*** Block opens ***

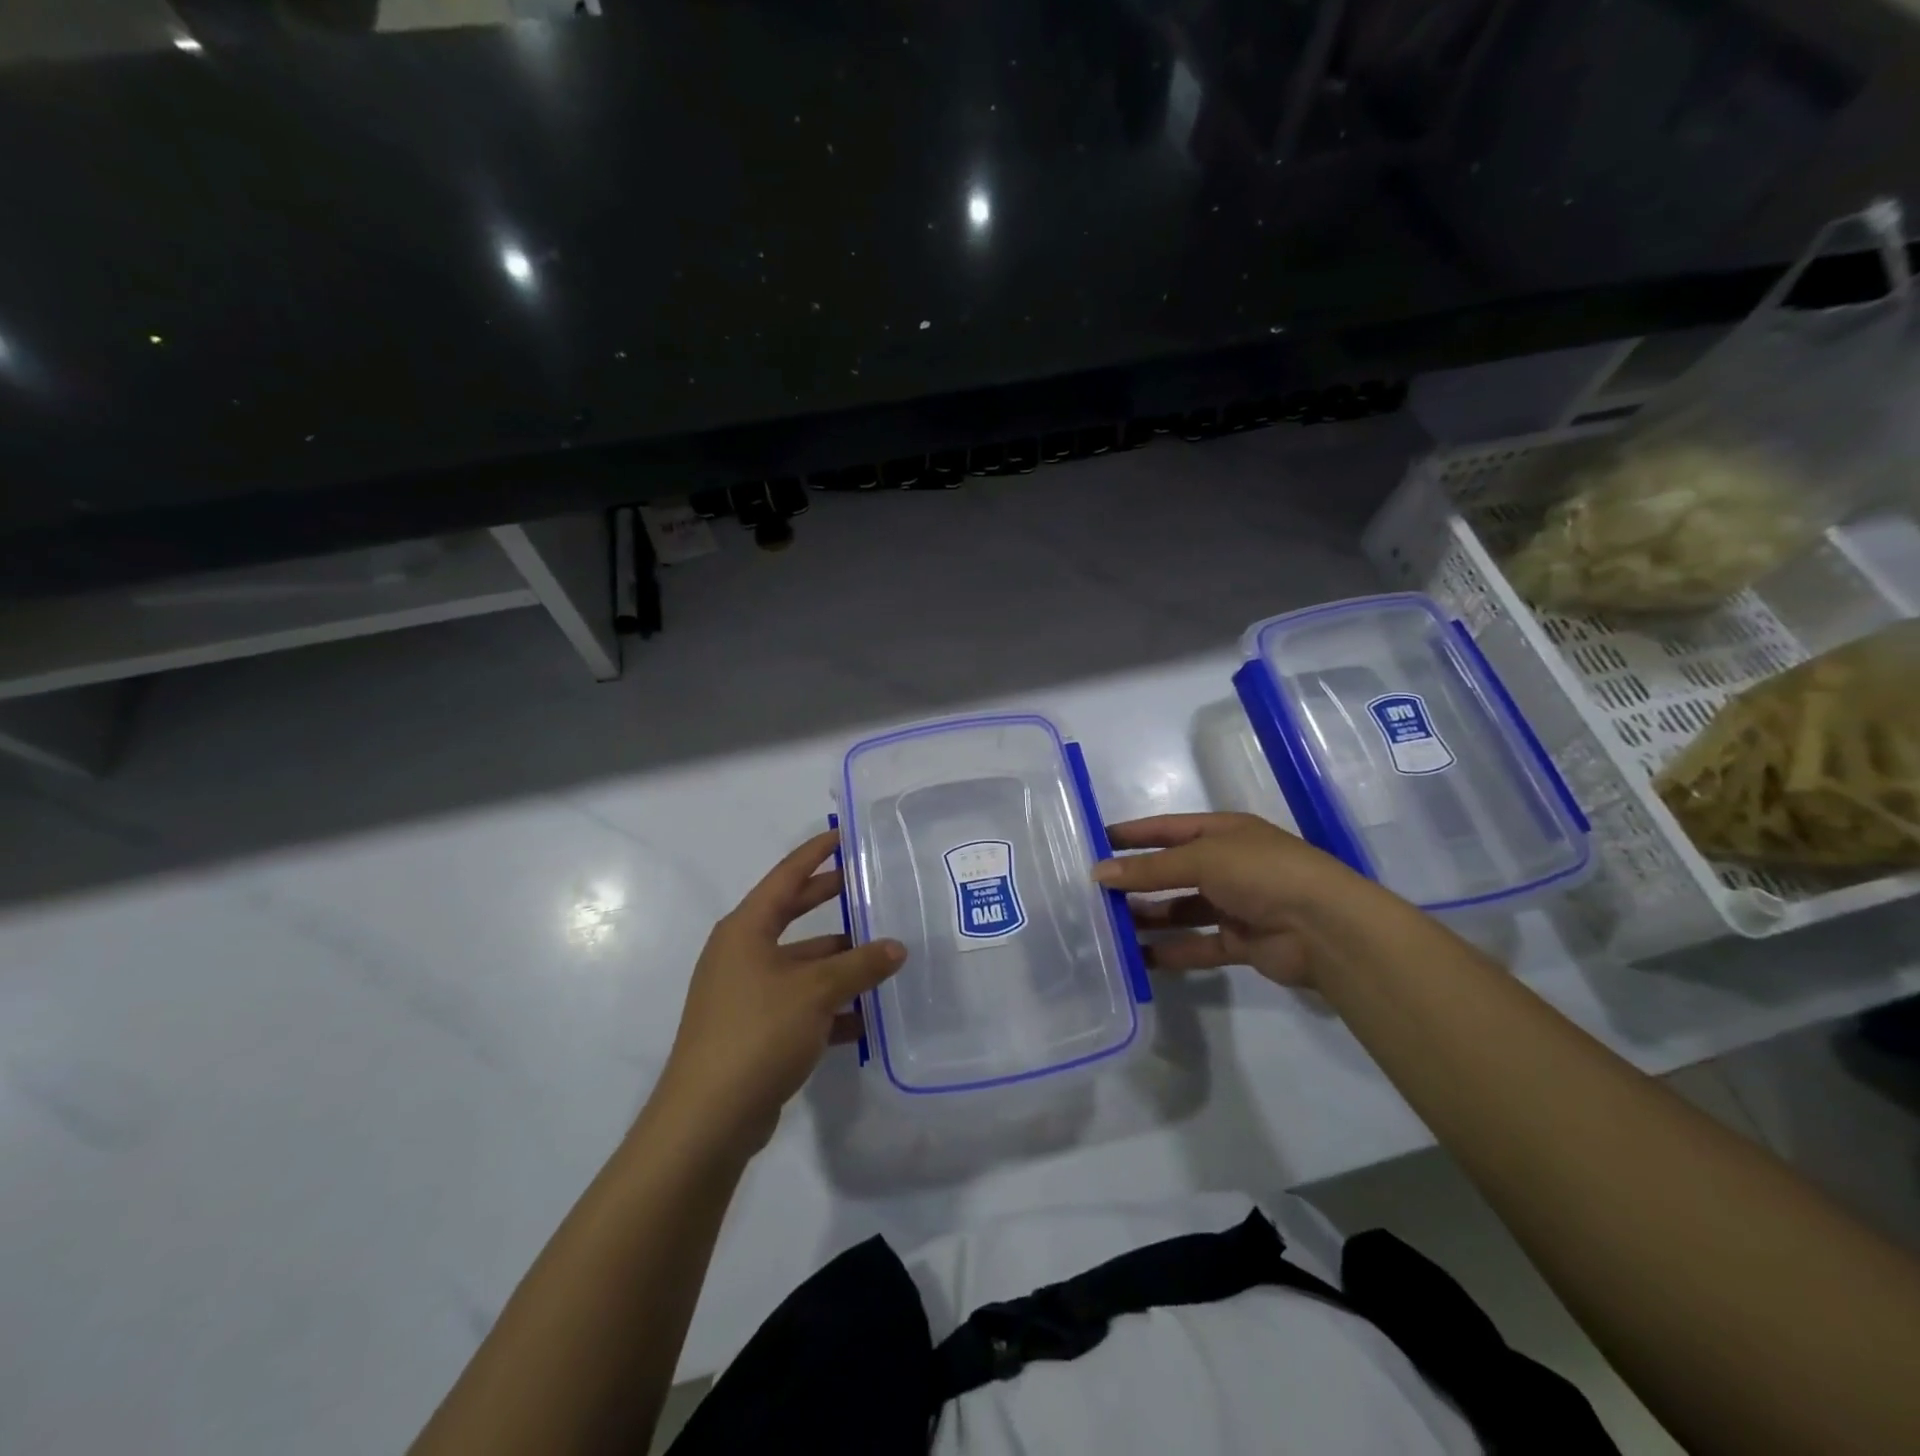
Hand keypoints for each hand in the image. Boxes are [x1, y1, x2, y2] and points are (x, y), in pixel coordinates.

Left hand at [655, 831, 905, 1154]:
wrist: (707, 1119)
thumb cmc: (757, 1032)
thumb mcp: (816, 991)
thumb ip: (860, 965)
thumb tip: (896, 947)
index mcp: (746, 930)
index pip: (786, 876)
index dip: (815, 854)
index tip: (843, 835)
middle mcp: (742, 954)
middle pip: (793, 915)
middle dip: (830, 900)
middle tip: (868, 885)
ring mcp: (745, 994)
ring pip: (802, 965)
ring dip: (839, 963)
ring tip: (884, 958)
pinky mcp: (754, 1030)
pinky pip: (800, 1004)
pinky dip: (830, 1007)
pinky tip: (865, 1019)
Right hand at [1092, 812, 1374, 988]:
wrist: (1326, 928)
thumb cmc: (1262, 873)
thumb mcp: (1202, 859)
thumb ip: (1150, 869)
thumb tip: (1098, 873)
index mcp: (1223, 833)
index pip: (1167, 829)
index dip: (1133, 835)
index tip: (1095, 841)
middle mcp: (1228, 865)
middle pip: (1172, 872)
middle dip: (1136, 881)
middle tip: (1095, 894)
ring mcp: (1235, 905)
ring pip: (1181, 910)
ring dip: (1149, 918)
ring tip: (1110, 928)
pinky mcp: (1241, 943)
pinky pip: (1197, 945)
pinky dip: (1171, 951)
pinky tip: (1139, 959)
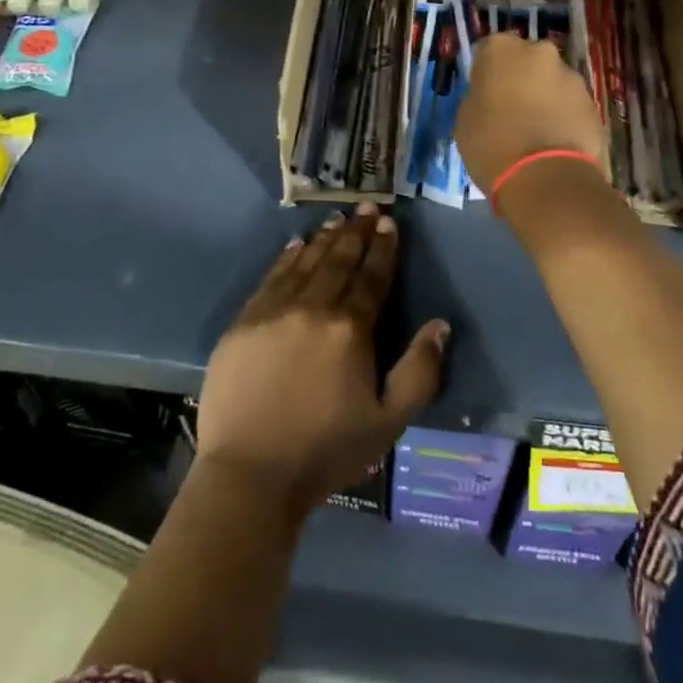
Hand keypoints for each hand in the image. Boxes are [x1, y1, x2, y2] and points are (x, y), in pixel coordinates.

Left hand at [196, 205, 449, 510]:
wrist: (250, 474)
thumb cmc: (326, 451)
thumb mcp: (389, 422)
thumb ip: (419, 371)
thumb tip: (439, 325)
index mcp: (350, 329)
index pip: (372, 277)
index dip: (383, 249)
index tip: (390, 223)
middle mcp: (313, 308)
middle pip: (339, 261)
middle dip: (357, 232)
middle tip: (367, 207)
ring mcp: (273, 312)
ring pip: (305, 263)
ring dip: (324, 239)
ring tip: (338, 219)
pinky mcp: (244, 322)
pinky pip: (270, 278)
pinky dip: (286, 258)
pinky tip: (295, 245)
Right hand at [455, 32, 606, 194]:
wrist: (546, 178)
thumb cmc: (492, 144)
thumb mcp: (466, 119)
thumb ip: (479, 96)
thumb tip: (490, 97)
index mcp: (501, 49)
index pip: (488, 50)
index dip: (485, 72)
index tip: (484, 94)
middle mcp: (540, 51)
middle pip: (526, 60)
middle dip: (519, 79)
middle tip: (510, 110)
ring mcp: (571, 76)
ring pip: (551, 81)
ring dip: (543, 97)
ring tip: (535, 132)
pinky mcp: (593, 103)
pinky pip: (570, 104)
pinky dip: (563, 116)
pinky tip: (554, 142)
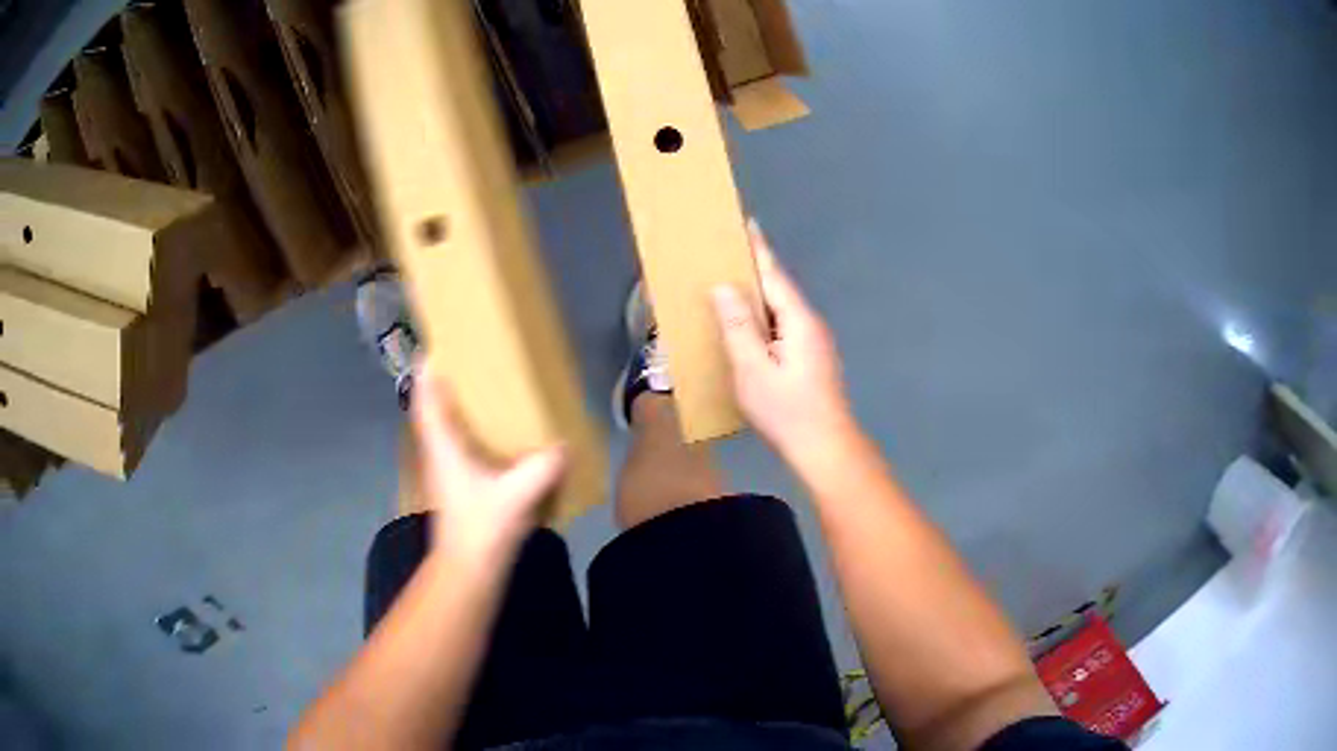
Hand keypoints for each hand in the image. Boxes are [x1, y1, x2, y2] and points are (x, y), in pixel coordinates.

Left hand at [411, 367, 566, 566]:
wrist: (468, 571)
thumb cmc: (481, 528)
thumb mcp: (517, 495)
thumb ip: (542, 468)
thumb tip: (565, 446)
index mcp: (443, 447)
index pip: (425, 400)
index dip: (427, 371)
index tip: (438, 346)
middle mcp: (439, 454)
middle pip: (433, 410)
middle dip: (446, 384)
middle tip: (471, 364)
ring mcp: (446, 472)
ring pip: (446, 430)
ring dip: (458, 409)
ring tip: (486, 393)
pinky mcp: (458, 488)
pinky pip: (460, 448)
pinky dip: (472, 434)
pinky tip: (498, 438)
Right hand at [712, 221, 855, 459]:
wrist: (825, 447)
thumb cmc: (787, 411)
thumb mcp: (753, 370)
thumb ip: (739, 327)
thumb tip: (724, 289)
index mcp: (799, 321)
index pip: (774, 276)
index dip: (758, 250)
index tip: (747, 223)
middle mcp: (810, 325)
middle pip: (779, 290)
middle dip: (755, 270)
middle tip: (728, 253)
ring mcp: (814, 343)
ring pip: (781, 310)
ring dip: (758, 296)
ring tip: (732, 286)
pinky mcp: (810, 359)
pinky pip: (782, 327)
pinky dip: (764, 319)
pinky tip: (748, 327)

*** Block closes ***

* ACTION ITEM
All lines from the one containing "ring pip: (781, 310)" through the end of the records, both ends included, are to be quoted exactly; please add nothing else.

* ANSWER TO THE PROBLEM
ring pip: (781, 310)
ring dip: (758, 296)
ring tip: (732, 286)
pinky mcp: (810, 359)
pinky pip: (782, 327)
pinky dip: (764, 319)
pinky tip: (748, 327)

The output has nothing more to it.